Bu adam bana nasıl güveniyordu? Elime ona dair kozlar topladığımda bir şey olması durumunda gözüm onu asla görmezdi. Kendimi kurtarmam gerektiğinde bunu hiç düşünmeden yapacaktım. Somut delillerim olsa kolayca onu ele verirdim bana güvenmekle hata ediyordu. Hükümetin askerine yapacağım şey tam olarak buydu. Benim için düşmandı ve öyle de kalacaktı. "Senden saklayacaksam eğer senin işine nasıl yarayacak?" dedim şüpheyle. "Savaştan sonra ihtiyacım olacak. O zamana kadar istersen elde ettiğin hiçbir bilgiyi söyleme bana." dediğinde ona şaka mı diye bakmaktan geri duramadım. "İpleri benim elimdeymiş gibi göstereceksin yani." derken sesimde alay yatıyordu. Elini yüzüne umutsuzca kapattı. Sabrıyla oynadığım belliydi. Bana da yaptığı şey buydu. "Hesna ne ipi ne diyorsun? Sadece kopya yapmanı istedim bu iş benim harcım olsa zaten ben yaparım." dediğinde bana umutsuz vakaymışım gibi bakıyordu. 

"Tamam." dedim gayet boş bir ifadeyle. "Ne tamam?" derken beyin fonksiyonlarını kaybetmiş gibi duruyordu. "İstediğin bütün verileri toplayacağım ve hiçbir şey bilmeyeceksin." net bir ifadeyle söylediğim söze, "Allah'a şükür." dedi. Yok ben bu adamı çözemeyecektim galiba. Türk olmamasına rağmen Türkçesi kulağa çok iyi geliyordu.
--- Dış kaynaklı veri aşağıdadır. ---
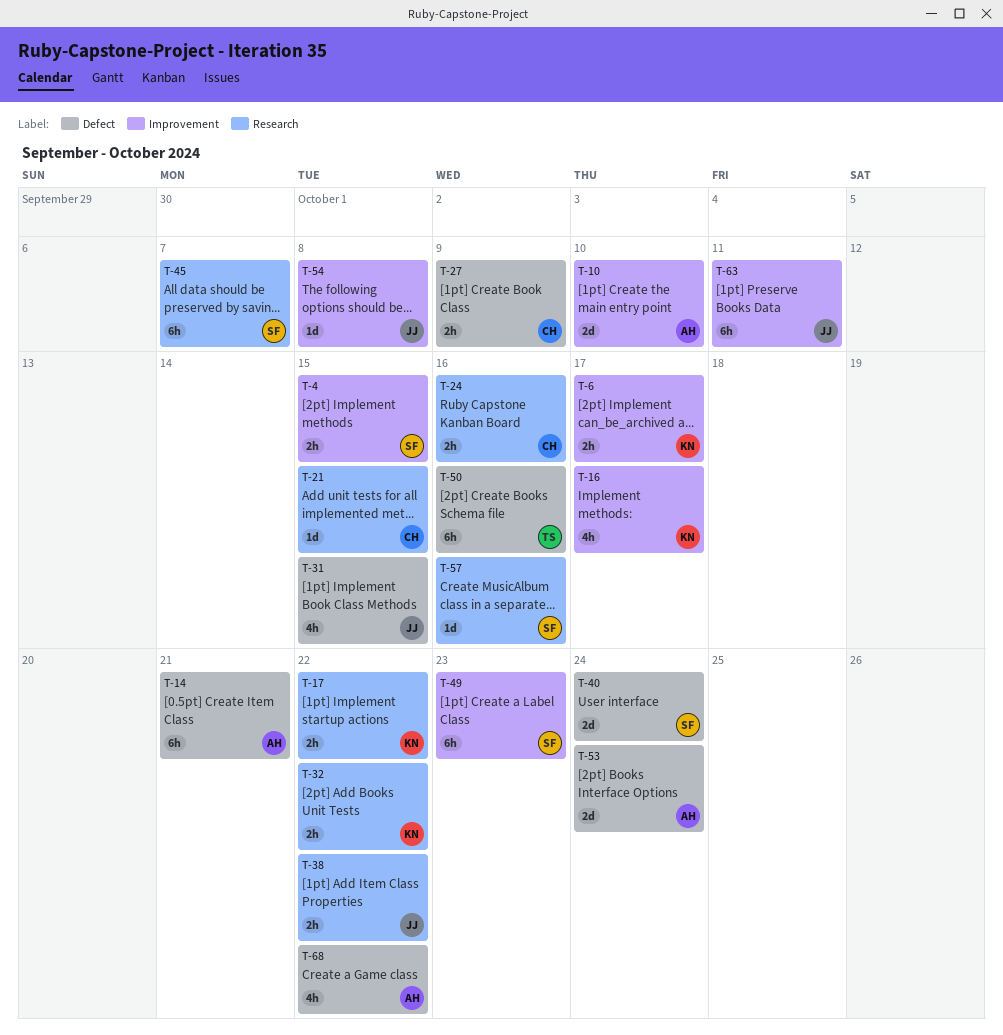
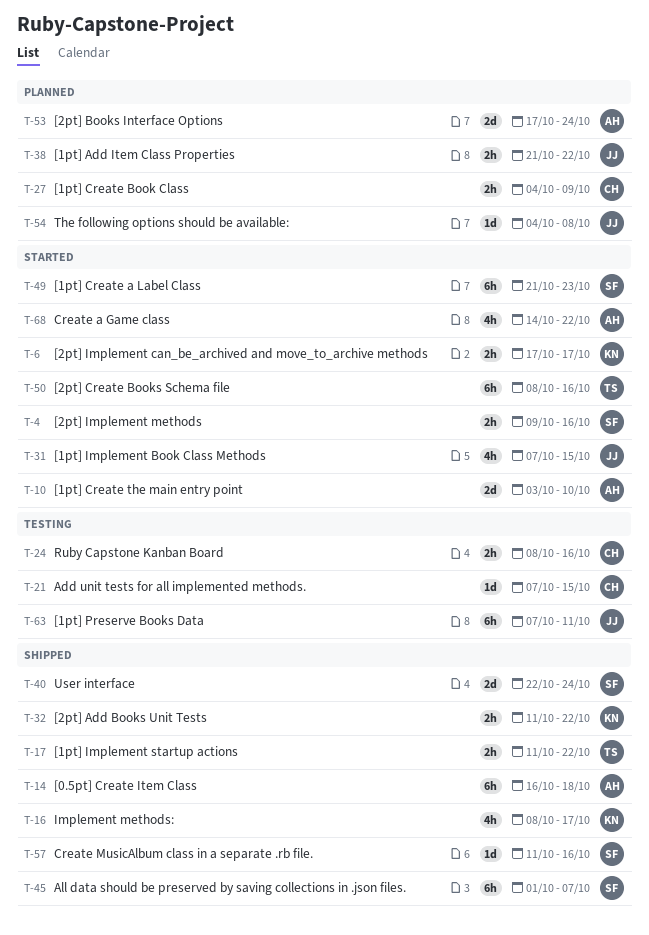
T-4, due: Oct 15 -> Oct 16
T-14, due: Oct 21 -> Oct 18
T-17, owner: KN -> TS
Konuştuğu diğer dillerde de başarılıydı. Müslüman olması ayrı şaşırdığım bir konuydu. Tabi o da gerçekse. Neyse Hesna adamın imanı vardır belki o kadar da kötü zan beslemeyelim şimdi. Bana masalardan boş bir yer ayarladığında, "Kurul ve rütbelilerin aldığı dersler diğer askerlerin eğitimlerinden farklıdır. Herkes bilmez." diyerek bilgisayar önüne oturtmuştu beni. "Burası dışında başka bilinmeyen dersler olduğunu mu söylüyorsun?" dedim. Burası konusunda çok şey öğreneceğim gibi duruyordu. "Evet. Sana hepsini göstereceğim ama bunun için bir gün yetmez." dediğinde neler olabileceğini düşündüm ama aklıma çok da alternatif gelmiyordu. Tamam bu muhtemeldi, peki diğerleri? 
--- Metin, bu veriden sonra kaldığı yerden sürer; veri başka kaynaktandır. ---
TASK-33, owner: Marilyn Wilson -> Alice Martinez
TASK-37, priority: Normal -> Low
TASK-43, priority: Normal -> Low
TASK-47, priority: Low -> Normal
Kwang aletlerin nasıl çalıştığını göstermeye başladı. Bir şeyler biliyordu ama yazılımdan anlamadığı belliydi. Bu iş gözüme çok iştahlı gelmişti. Sanki zihnim dipsiz bir bilgiye açılıyordu. Bilgisayara yazdırdıklarım üzerine önüme gelen kodlarla bir şeyler yapmaya başladım. Şu an robot yapımını nasıl işlediklerini anlamaya çalışıyordum. Şimdilik bu kadar girsem yeterliydi. Kwang yanımda oturuyor, neler yaptığımı takip etmeye çalışıyordu ama anladığını sanmıyordum. En sonunda ekrana fark etmeden çok yaklaştığında, "Senin yapman gereken başka bir iş yok mu?" demem üzerine ekrandaki gözlerini bana çevirdi. "Ben asayişle meşgulüm. Dersleri kontrol ederim. Eksikleri tamamlarım. Şu an ki işim de senin yanında olmak." dediğinde bu işe canım sıkılmıştı. "Sürekli her yerde beraber mi olacağız?" demem üzerine parmaklarıyla şakaklarını ovmaya başladı. Cevap vermeyecekmiş gibi duruyordu. Ona dik dik bakmaya devam ettiğimde, "Sorun ne? Bir şeyleri halledebileceğimize inanıyordum ama bana nefretle bakmaya devam ediyorsun." dedi. Ben mi paranoyaktım yoksa o sahiden sözlerinde gerçek miydi?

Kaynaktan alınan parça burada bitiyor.